§ QUESTIONS TO ANSWER:
[A] Answer these questions from the passage on the Oxfordian authorship claim, one per line:
(i) In what year does the passage say Oxford died?
(ii) When, according to the passage, did anyone first suggest that Shakespeare was not Shakespeare?
(iii) What does the passage say noblemen did not associate themselves with?
[B] In the passage on the Oxfordian authorship claim, reproduce word for word everything from "Which may be" down to "deliberately damage Oxford.".
[C] Give the first word of every paragraph in the passage on the Oxfordian authorship claim, in the order the paragraphs appear.

── PAGE EXCERPT ──

Which may be true, but it is not the same thing as saying that any of these sources suggested that Oxford was, in fact, the author of the plays attributed to Shakespeare.

Now - let us concede the Oxfordian claim that no one dared make such a claim because Oxford would be scandalized by it: noblemen did not associate themselves with anything so vile as the stage. There is truth to this, although givenm that Oxford did not lack for enemies or for scandals attached to his name, and given the undeniable prominence of the Shakespeare plays, it's odd that no one ever made the claim even to deliberately damage Oxford.

But even if not, why the veil of silence even after Oxford's death in 1604? It just strikes me as odd. More than a few people would have to be part of a conspiracy, and they would have to maintain it for many years after Oxford's death.

Not until the mid-18th century do we get even the first suggestion by anyone that Shakespeare was not Shakespeare - and not until many years later than that that Oxford was really the man.

It just seems to me an awful lot to swallow.

───
── DATA EXTRACT ──

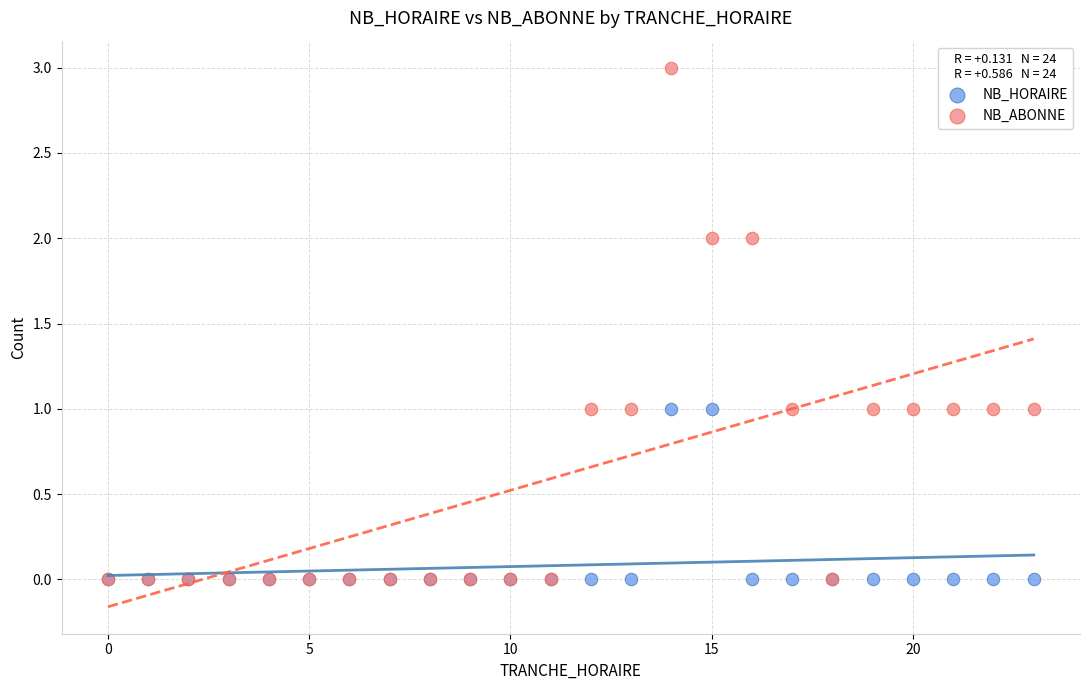

What are all the series names shown in the legend?

NB_HORAIRE, NB_ABONNE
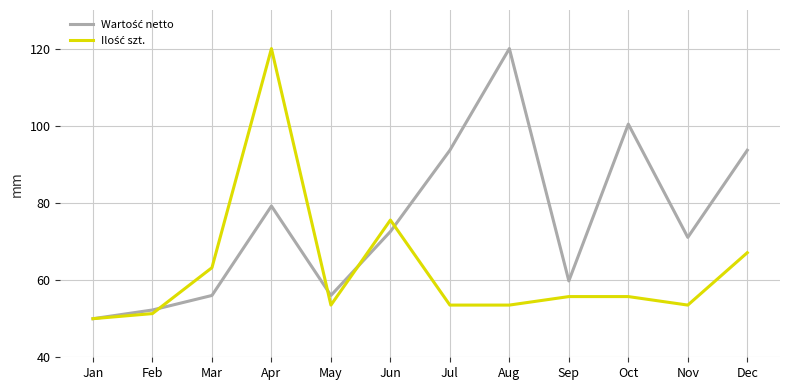

At which category is the sum across all series the highest?

Apr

───

§ PER-TASK OUTPUTS:
[A]
(i) 1604
(ii) The mid-18th century
(iii) The stage

[B]
Which may be true, but it is not the same thing as saying that any of these sources suggested that Oxford was, in fact, the author of the plays attributed to Shakespeare.

Now - let us concede the Oxfordian claim that no one dared make such a claim because Oxford would be scandalized by it: noblemen did not associate themselves with anything so vile as the stage. There is truth to this, although givenm that Oxford did not lack for enemies or for scandals attached to his name, and given the undeniable prominence of the Shakespeare plays, it's odd that no one ever made the claim even to deliberately damage Oxford.

[C]
Which
Now
But
Not
It